WHAT TO DO | Write out the data again exactly, skipping every picture.

____

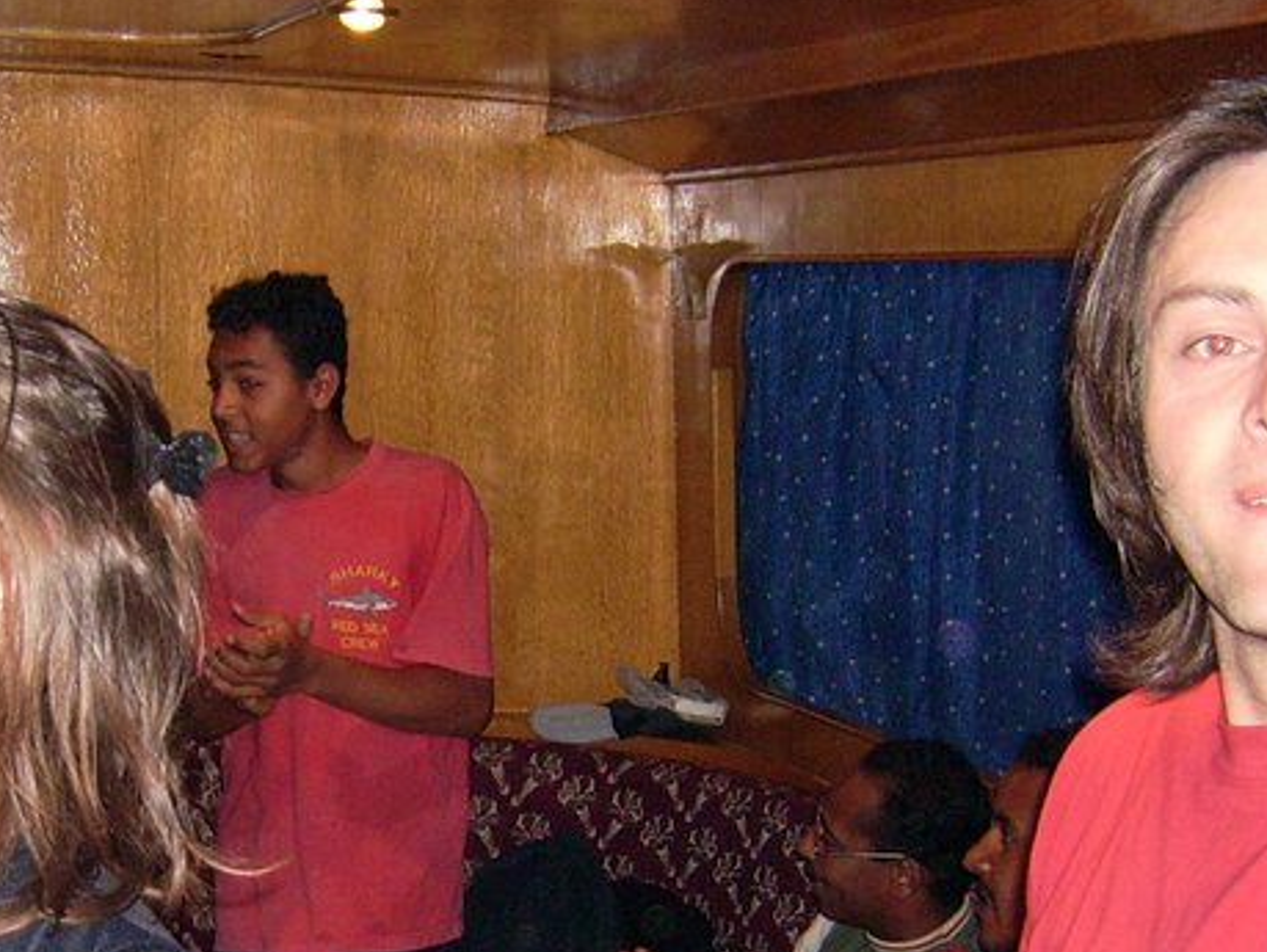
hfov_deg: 24.8
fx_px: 2857
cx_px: 373
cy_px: 687
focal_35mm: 78
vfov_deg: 18.8
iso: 100
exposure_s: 1/60
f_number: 2.8
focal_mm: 5.95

____

EXERCISE RESULT |
hfov_deg: 24.8
fx_px: 2857
cx_px: 373
cy_px: 687
focal_35mm: 78
vfov_deg: 18.8
iso: 100
exposure_s: 1/60
f_number: 2.8
focal_mm: 5.95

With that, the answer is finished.